**Task goal**
Copy each line of the records below word for word, leaving out the pictures.
※ ※ ※
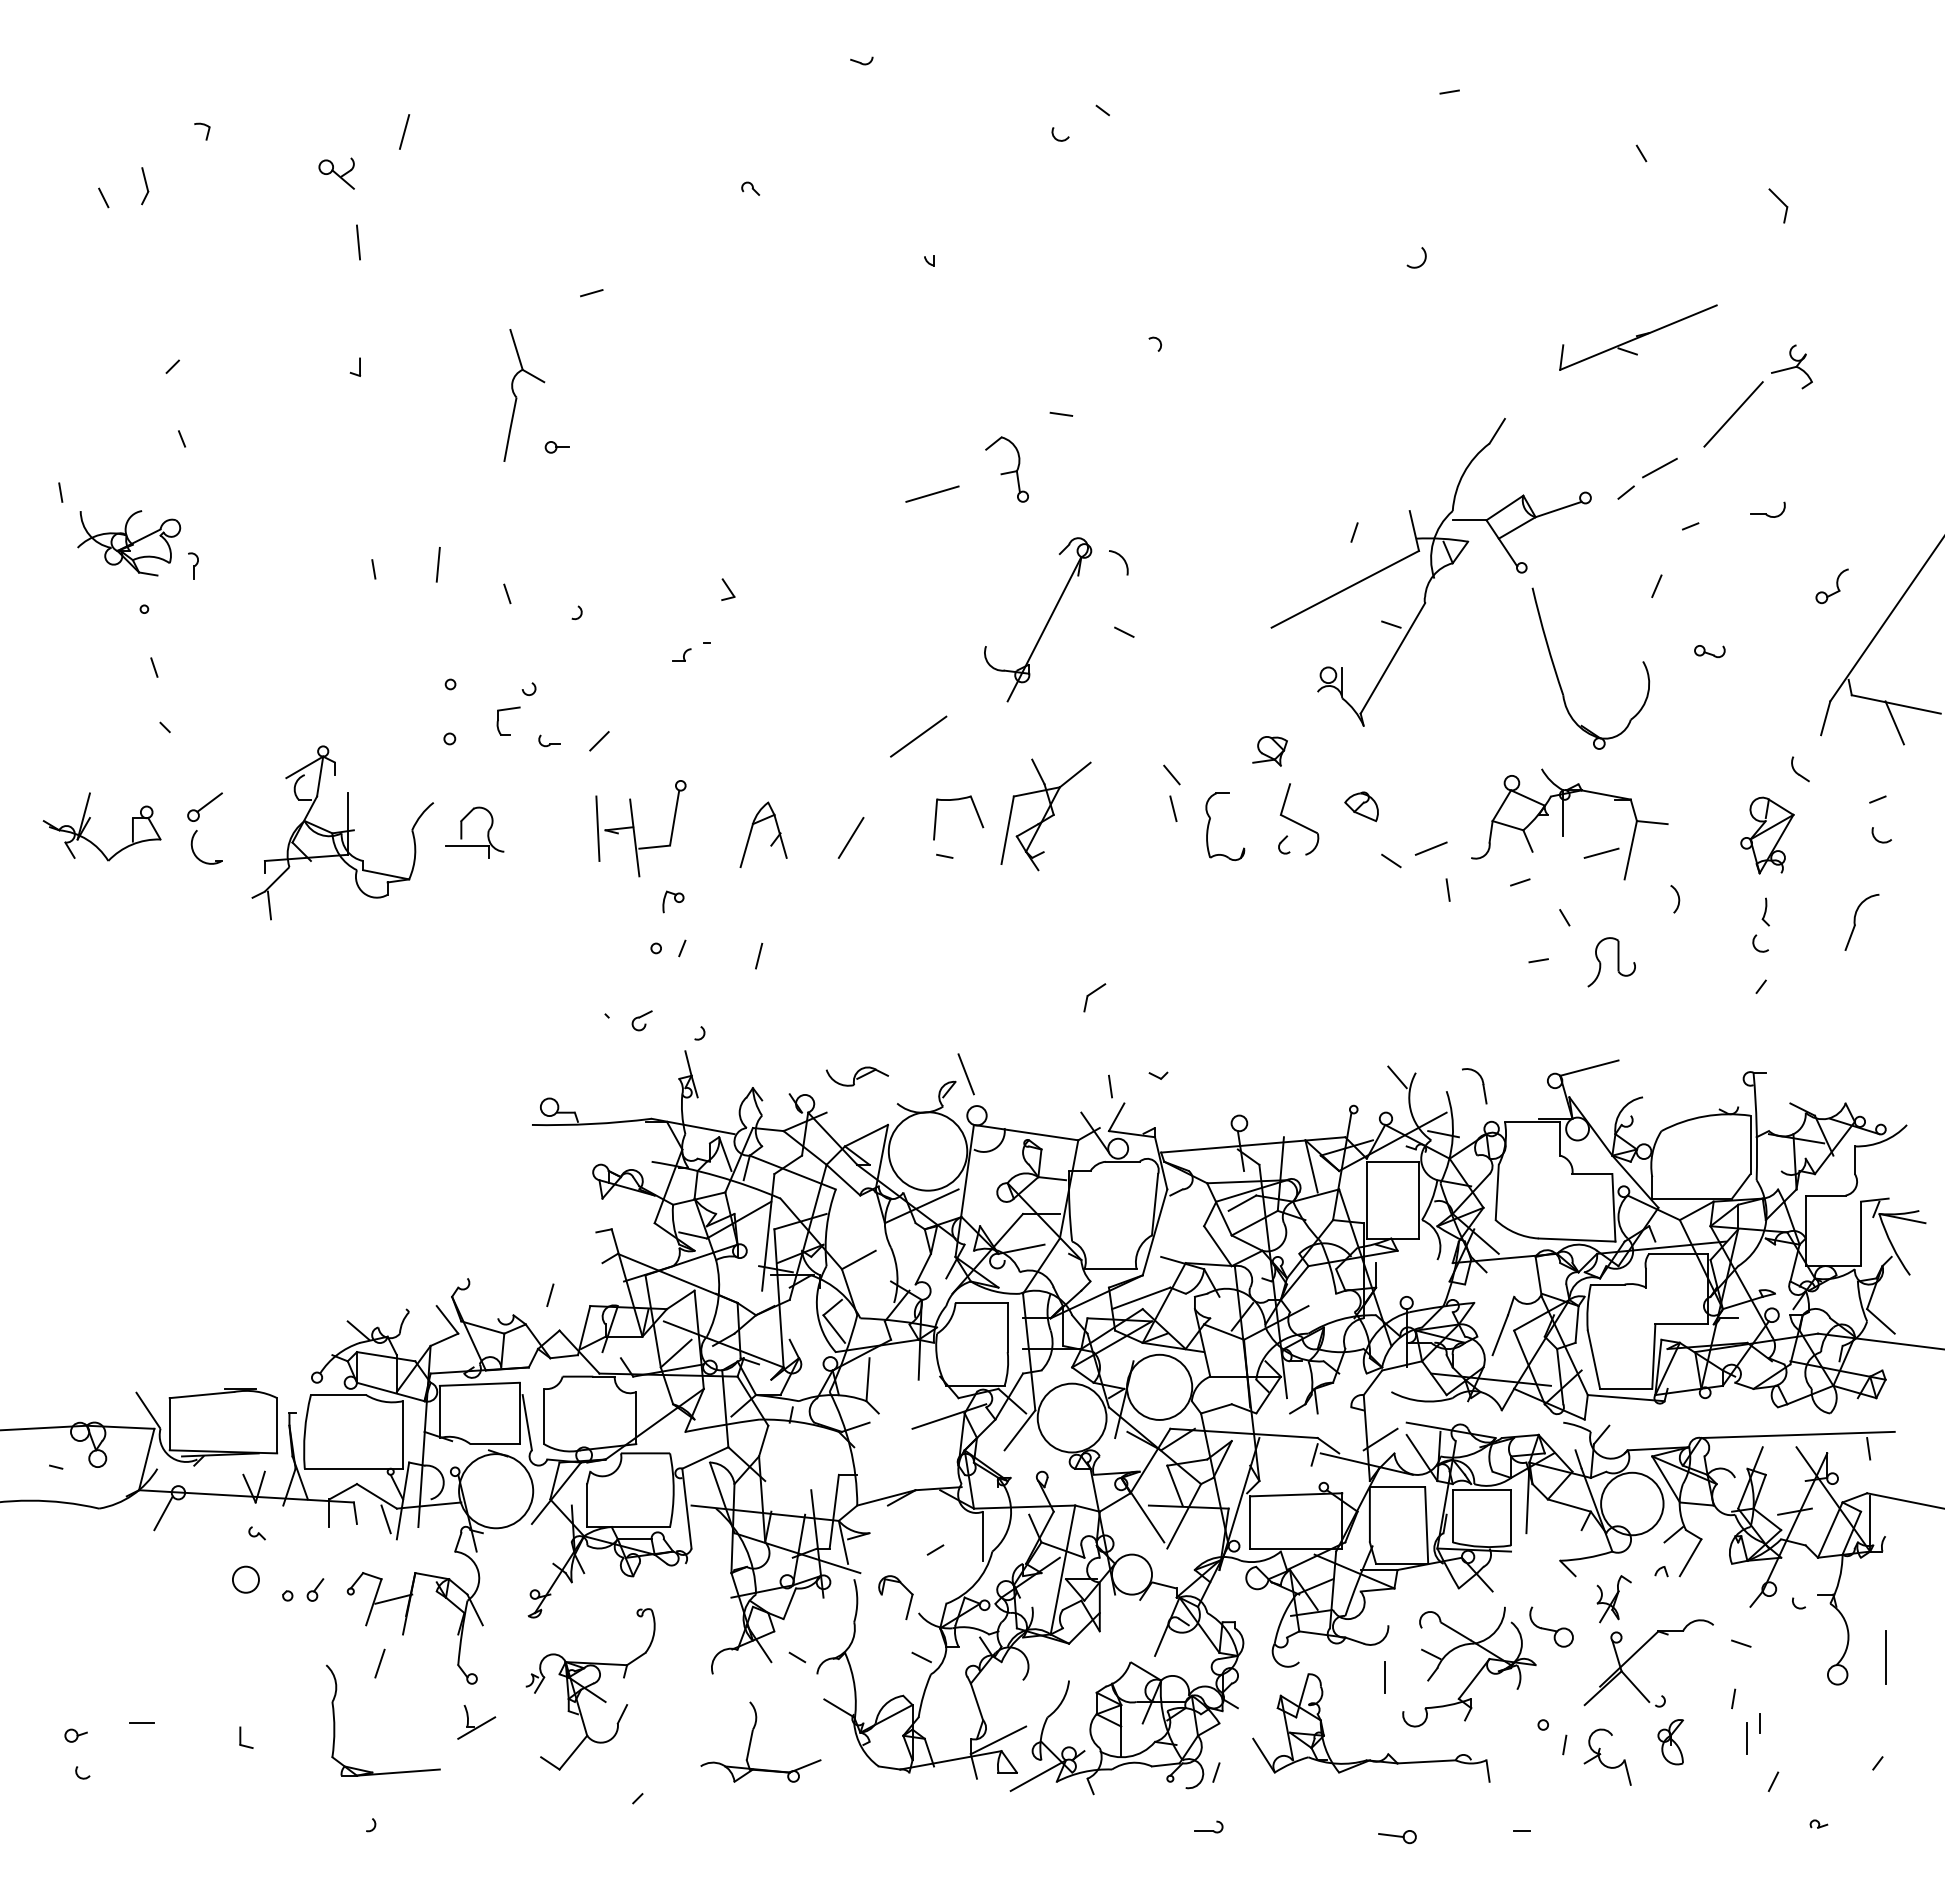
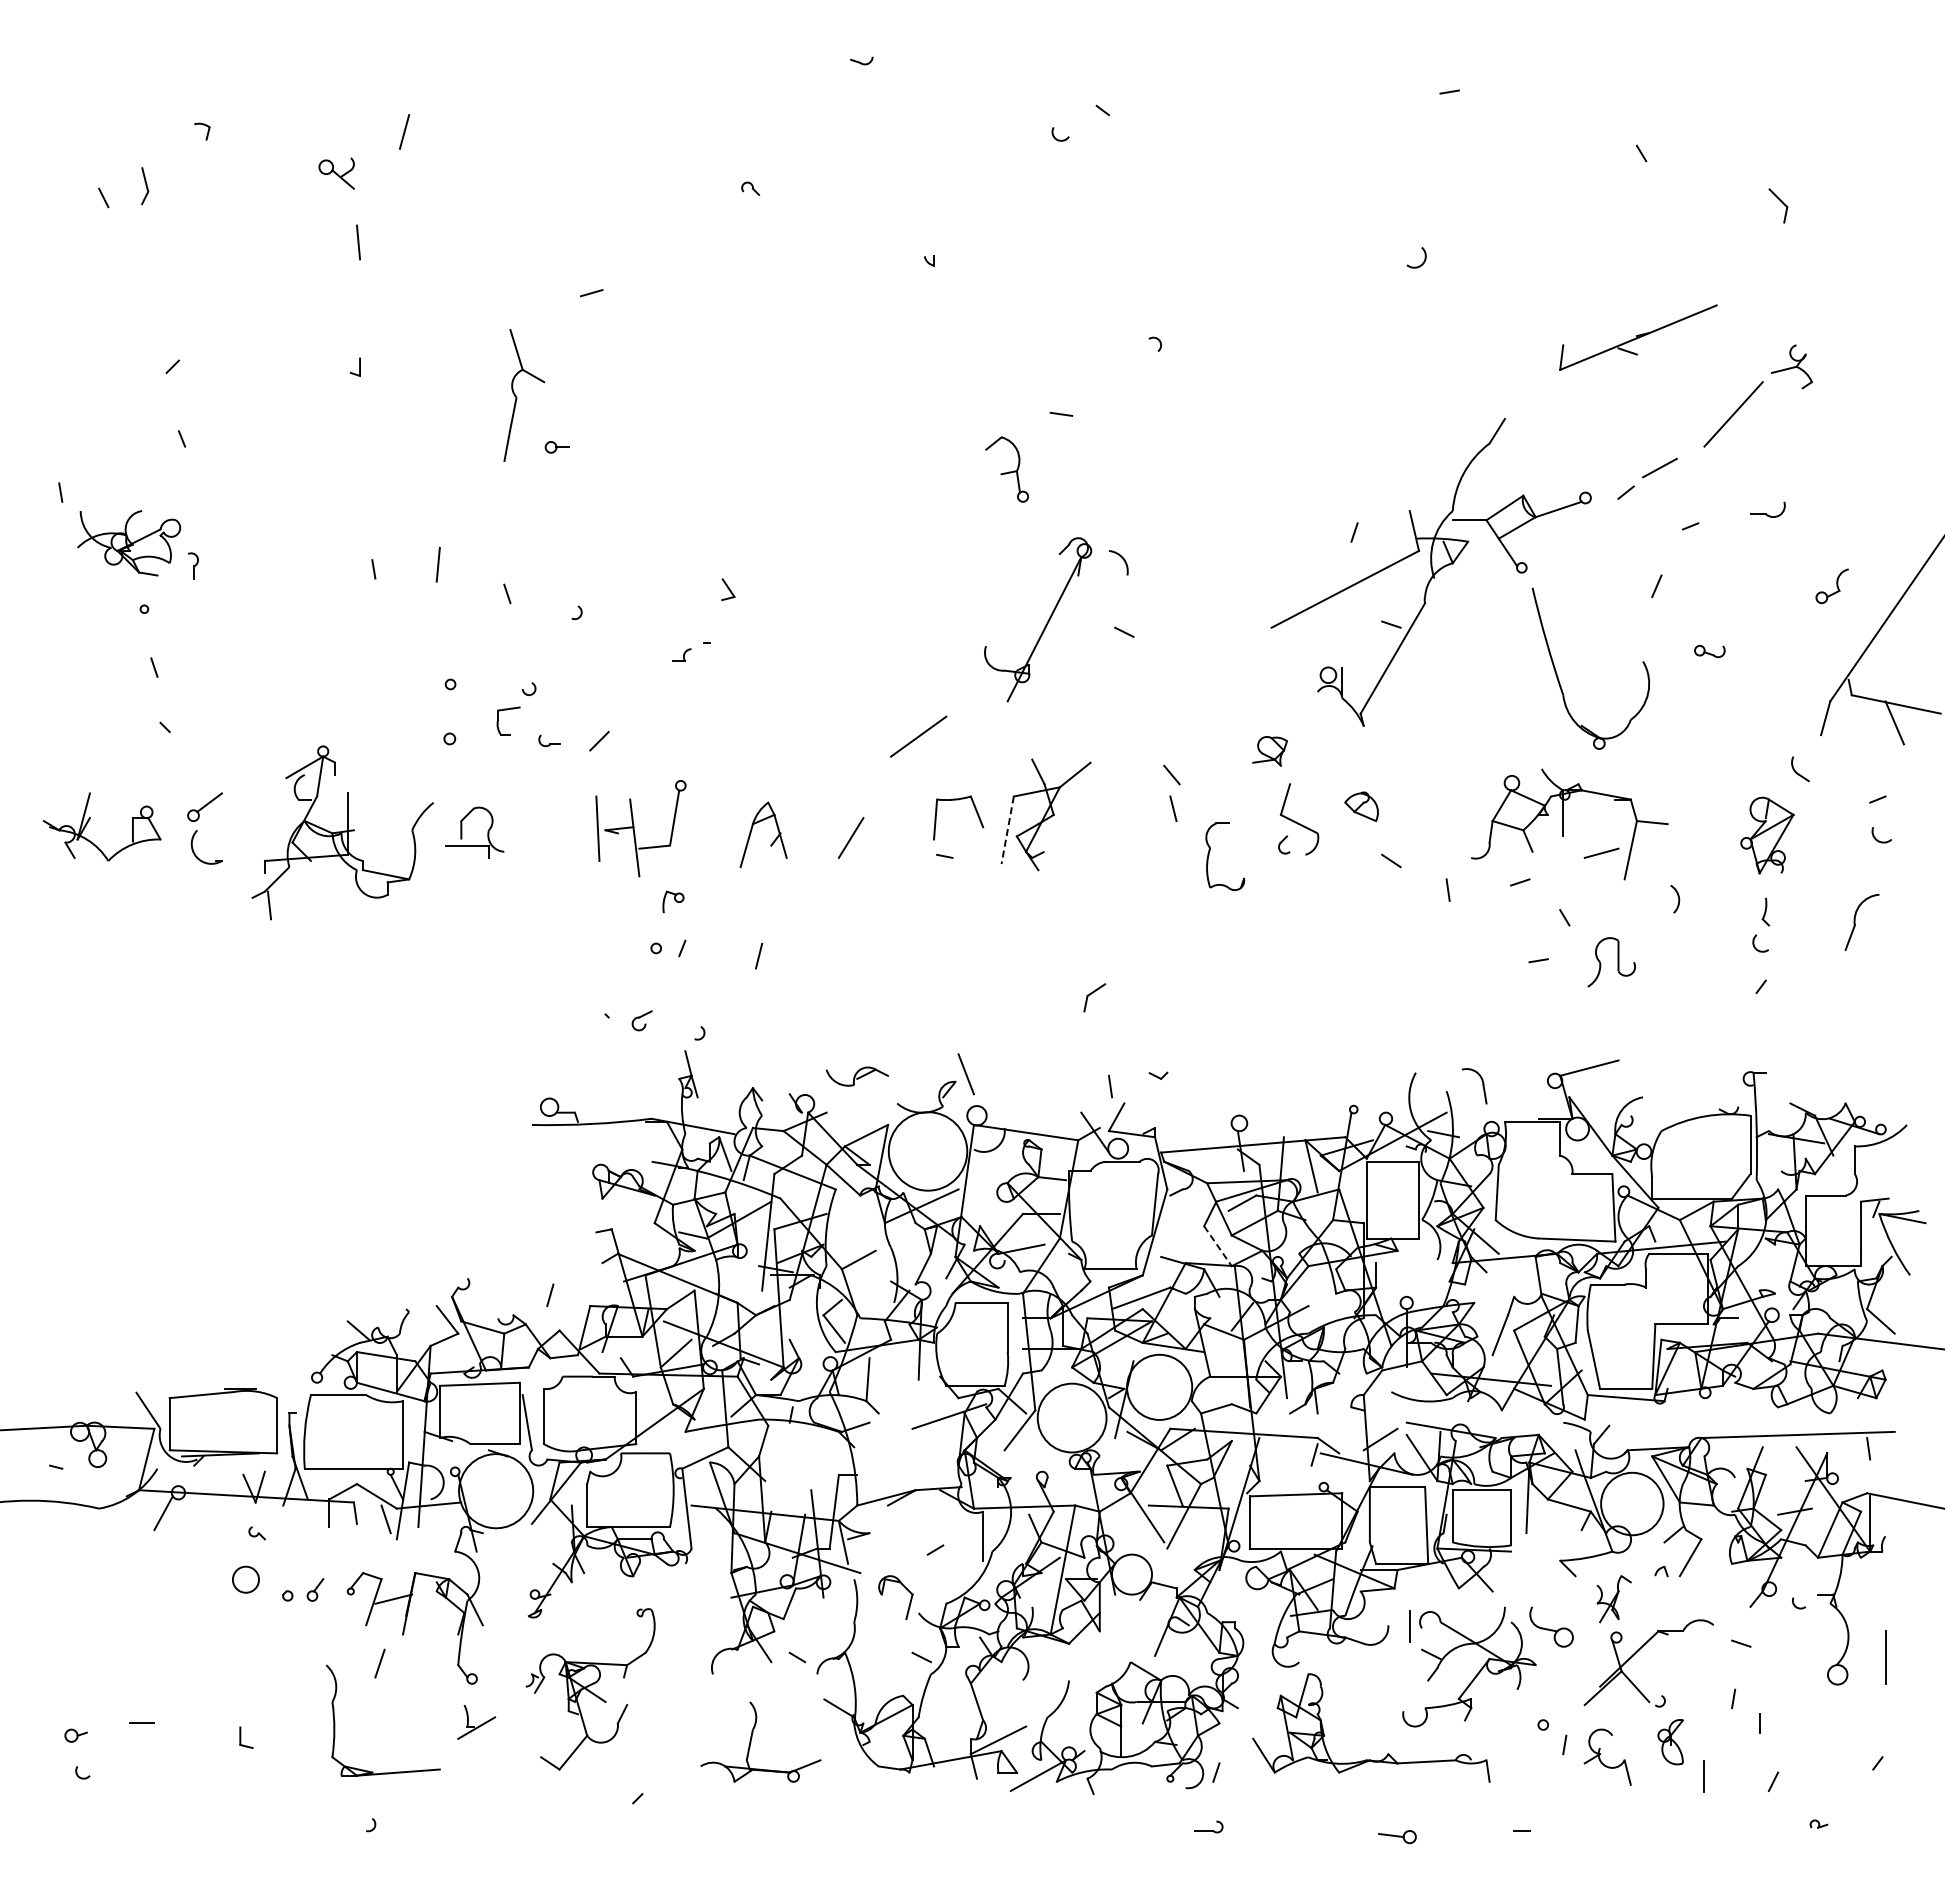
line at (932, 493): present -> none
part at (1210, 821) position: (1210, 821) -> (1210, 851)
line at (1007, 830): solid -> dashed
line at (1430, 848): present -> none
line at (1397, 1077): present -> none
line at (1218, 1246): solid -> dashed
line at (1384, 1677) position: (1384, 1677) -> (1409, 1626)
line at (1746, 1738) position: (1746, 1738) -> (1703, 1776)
※ ※ ※
**Complete response**
line at (932, 493): present -> none
part at (1210, 821) position: (1210, 821) -> (1210, 851)
line at (1007, 830): solid -> dashed
line at (1430, 848): present -> none
line at (1397, 1077): present -> none
line at (1218, 1246): solid -> dashed
line at (1384, 1677) position: (1384, 1677) -> (1409, 1626)
line at (1746, 1738) position: (1746, 1738) -> (1703, 1776)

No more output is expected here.